Michelle Carter, the woman who sent a barrage of text messages to her boyfriend encouraging him to kill himself, has been found guilty of manslaughter.

Juvenile Court Judge Lawrence Moniz announced Friday that Carter, 20, “mindfully” created an environment that caused her boyfriend Conrad Roy III, 18, to take his life by carbon monoxide poisoning in July 2014.

“She admits in subsequent texts that she did nothing, she did not call the police or Mr. Roy’s family,” Judge Moniz said. “And finally, she did not issue a simple additional instruction: ‘Get out of the truck.’”

The verdict has reportedly taken many legal experts by surprise, as suicide is generally considered, legally, as a completely independent choice.

Carter could face up to 20 years in prison. She is scheduled to be sentenced on August 3.
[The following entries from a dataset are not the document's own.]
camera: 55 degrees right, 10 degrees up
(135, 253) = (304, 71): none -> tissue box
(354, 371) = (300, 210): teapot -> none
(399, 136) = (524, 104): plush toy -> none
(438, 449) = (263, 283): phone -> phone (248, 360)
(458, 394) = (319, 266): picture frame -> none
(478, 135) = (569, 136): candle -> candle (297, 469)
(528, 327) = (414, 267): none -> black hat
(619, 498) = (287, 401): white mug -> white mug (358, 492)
WATCH: Carter sobbed as the verdict was handed down. Post continues…

Text messages released by the Bristol County District Attorney’s Office showed a then 17-year-old Carter coaxing Roy to end his life, quoting her as telling him he would be “free” and “happy” once he was dead.
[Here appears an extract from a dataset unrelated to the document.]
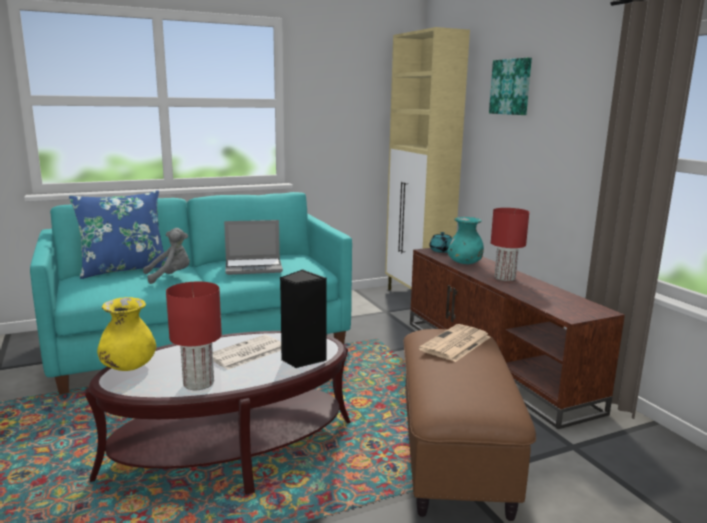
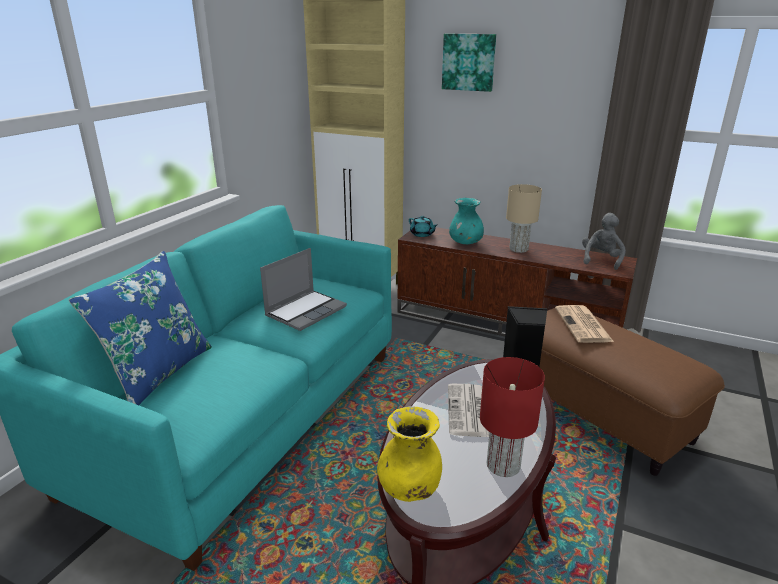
camera: 40 degrees left, 10 degrees up
(170, 276) = (244, 359): grey plush toy -> grey plush toy (601, 260)
(505, 278) = (519, 249): red table lamp -> beige table lamp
When Roy faltered in his decision to end his life, Carter added: “You kept pushing it off and you say you’ll do it, but you never do … You’re just making it harder on yourself by pushing it off. You just have to do it. Do you want to do it now?”

The court heard she had also helped him devise the method of his death, even searching the internet for the “best way” to die.

Carter Roy III.

In the last days of his life, Carter told her boyfriend repeatedly: “You just need to do it.”

Carter’s school friend Samantha Boardman testified that Carter had taken responsibility for his death over text message.

“It’s my fault,” the text allegedly said. “I could have stopped him but I told him to get back in the car.”

Boardman also said Carter was scared she would get in trouble when she discovered the police had access to Roy’s phone.

“I’m done,” Carter wrote in one text displayed in the courtroom. “His family will hate me and I can go to jail.”

Two other friends also took the stand and said Carter had messaged them, saying she was on the phone with Roy as he died.

“I was talking on the phone with him when he killed himself… I heard him die,” Carter texted to Olivia Mosolgo days after Roy’s death, Mosolgo testified.

Carter texted another friend expressing her guilt.

“I’m the only one he told things too. I should have gotten him more help,” she wrote.